Text:
____________

Former Zimbabwean ambassador to China Chris Mutsvangwa said in an interview on Tuesday that Yang's visit will also boost economic relations between the two countries.

"The visit of a foreign minister is a big banner announcement to say that relations between Zimbabwe and China are reaching for a new level," he said.

"This is a visit which will mark a new diplomatic high watermark in Zimbabwe's international relations because to get the visit of an important and emerging super-power like China with such economic clout is a big vote of confidence on the part of Zimbabweans who have been pummeled by sanctions" imposed by the West.

Yang, who will make the visit at the invitation of Zimbabwean Foreign Minister Simbarashe Mumbengegwi, is scheduled to meet President Robert Mugabe and other senior government officials.

Mutsvangwa said the Chinese veto at the United Nations in 2008 was "a landmark diplomatic decision where it basically saved Zimbabwe from punitive sanctions instigated by an irate and sulky former colonial power."

"So, now this visit will give an opportunity for Zimbabweans to

finally thank China for this act. But more important, cooperation in the economic field is beginning to gather pace because we have crossed the diplomatic and political travails which have been going on in the last 10 years and come out more united because the Chinese veto also enabled Zimbabweans to find accommodation among themselves and led to the GNU and GPA," Mutsvangwa said.

____________

Dataset section:

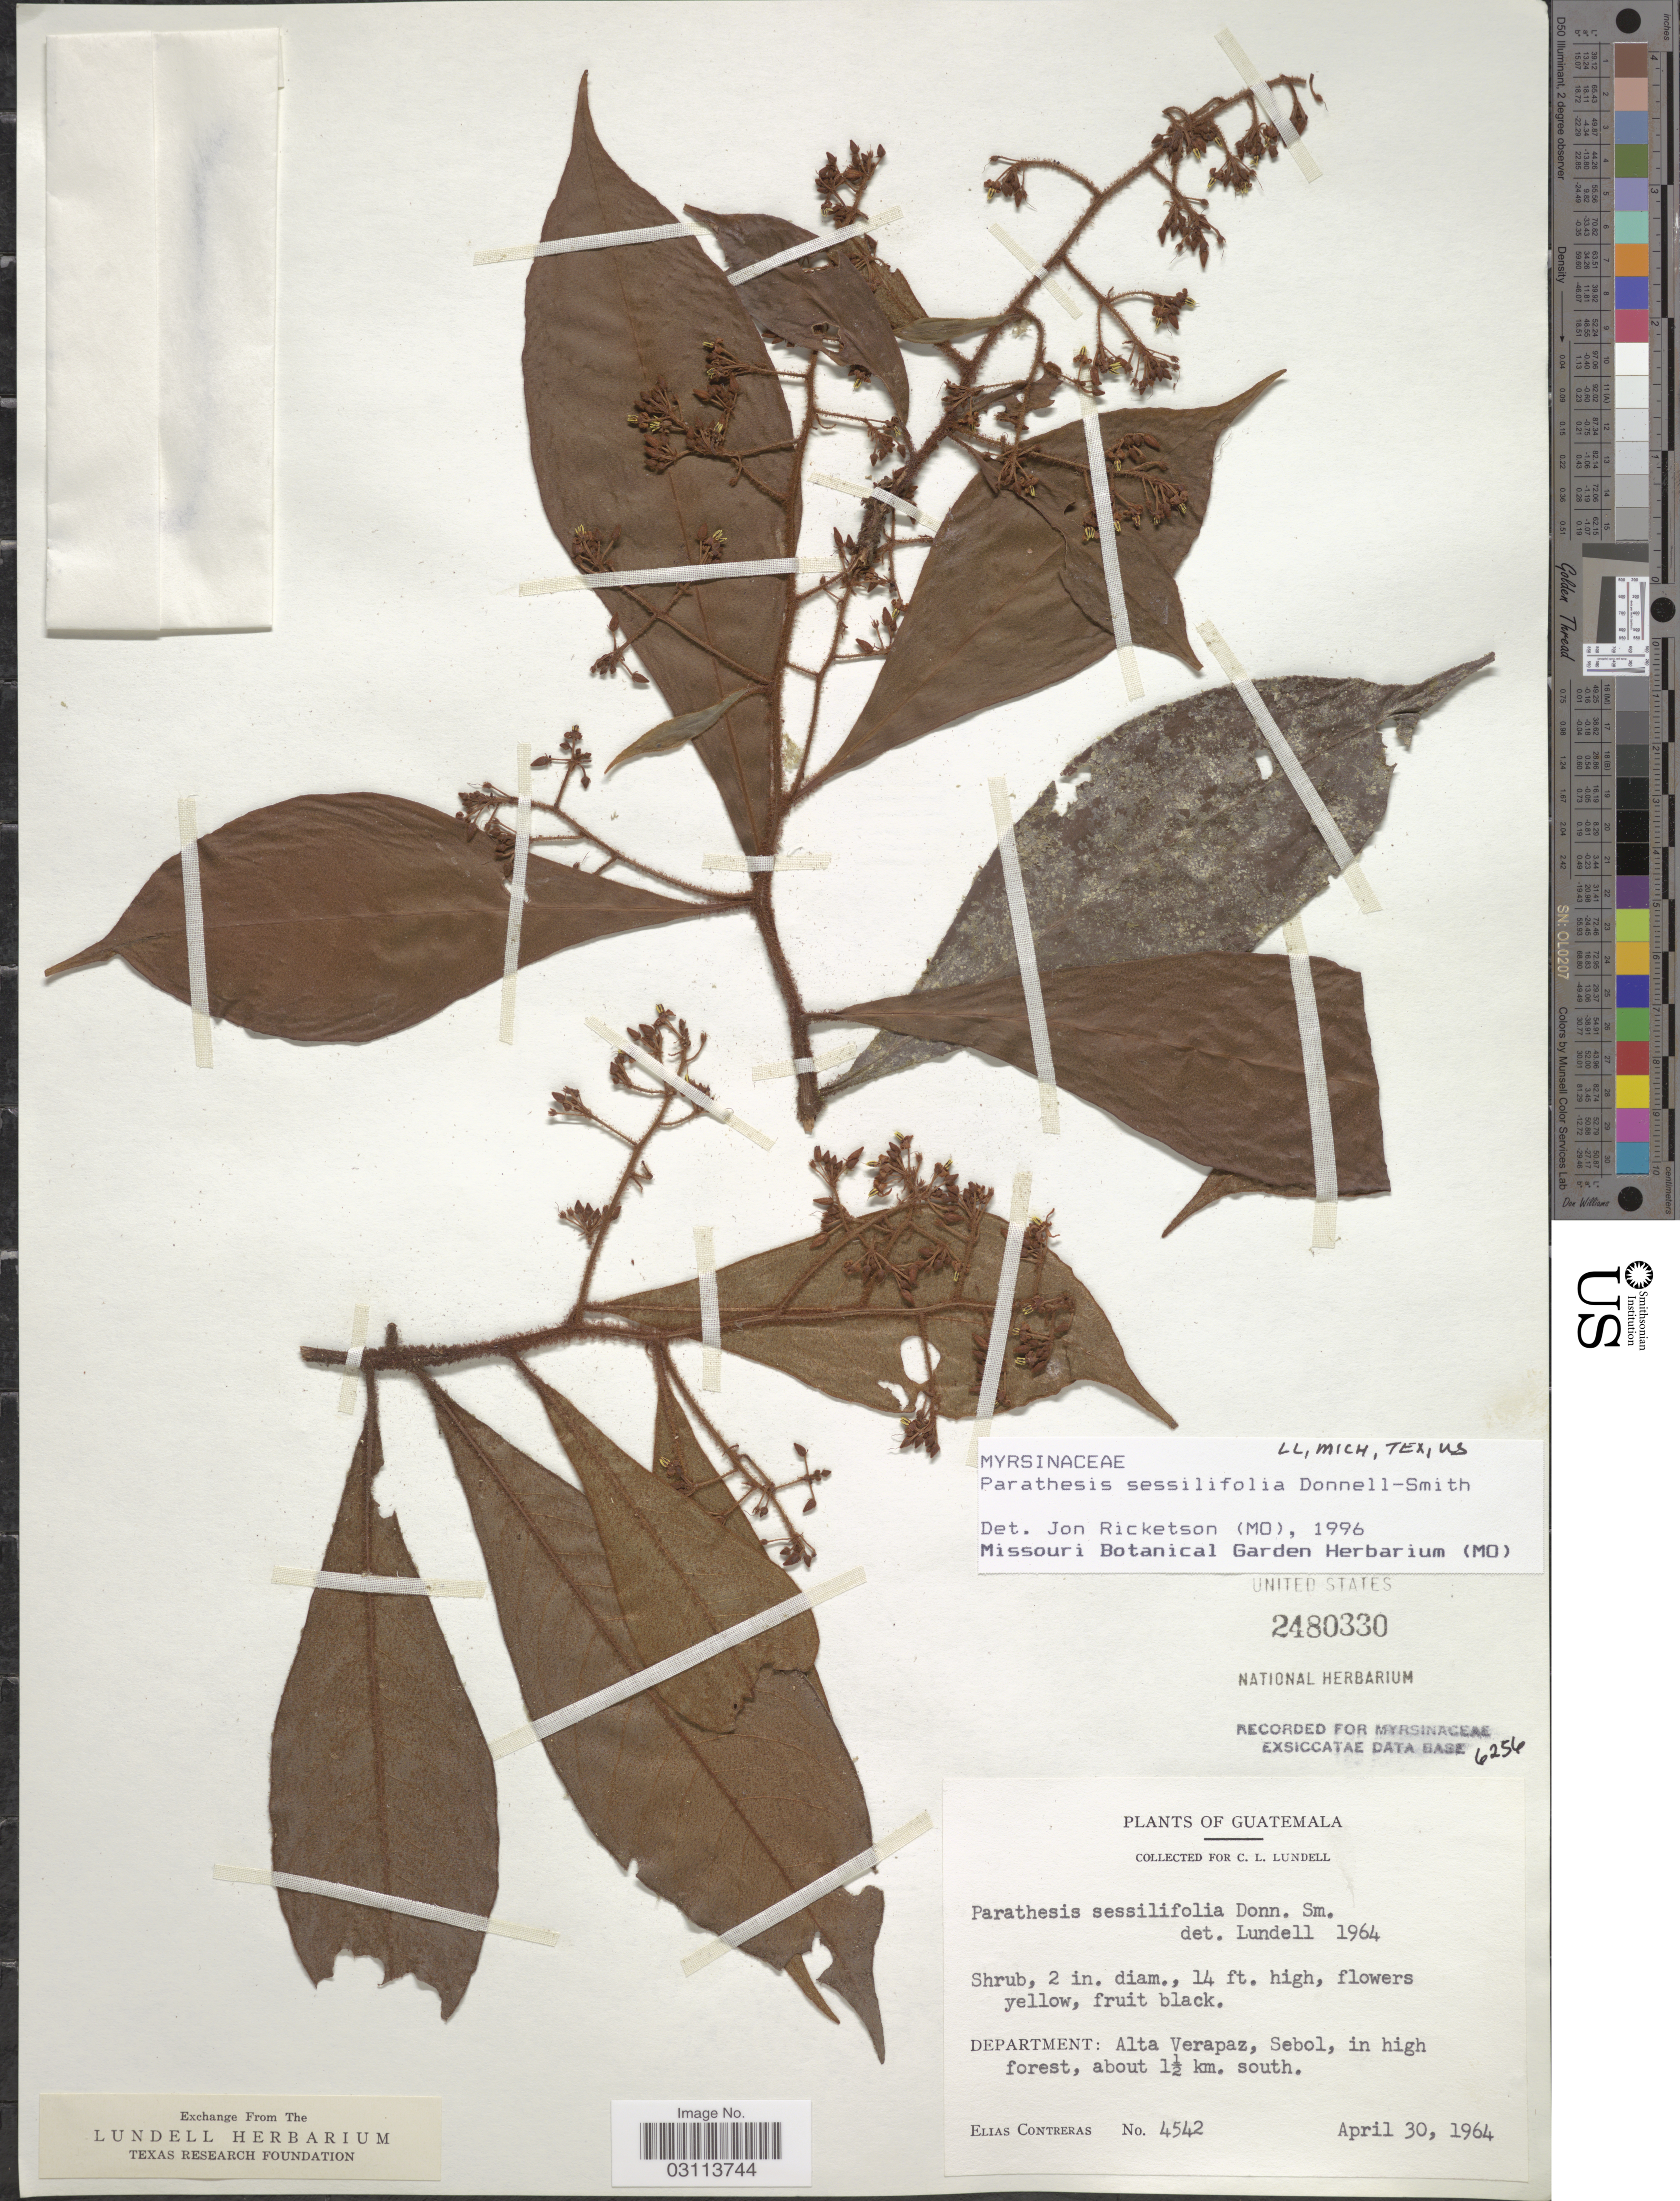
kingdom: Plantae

____________

Set task A:
In the excerpt about Yang's visit to Zimbabwe, why does Mutsvangwa say economic cooperation with China is beginning to gather pace? Answer in one to three sentences.
Set task B:
According to the excerpt about Yang's visit, who invited Yang to Zimbabwe?
Set task C:
List every person named in the excerpt about Yang's visit to Zimbabwe.

Final answer A:
He says Zimbabwe has crossed the diplomatic and political travails of the last 10 years and come out more united. He credits the Chinese veto with enabling Zimbabweans to find accommodation among themselves, which led to the GNU and GPA.

Final answer B:
Zimbabwean Foreign Minister Simbarashe Mumbengegwi.

Final answer C:
Chris Mutsvangwa
Yang
Simbarashe Mumbengegwi
Robert Mugabe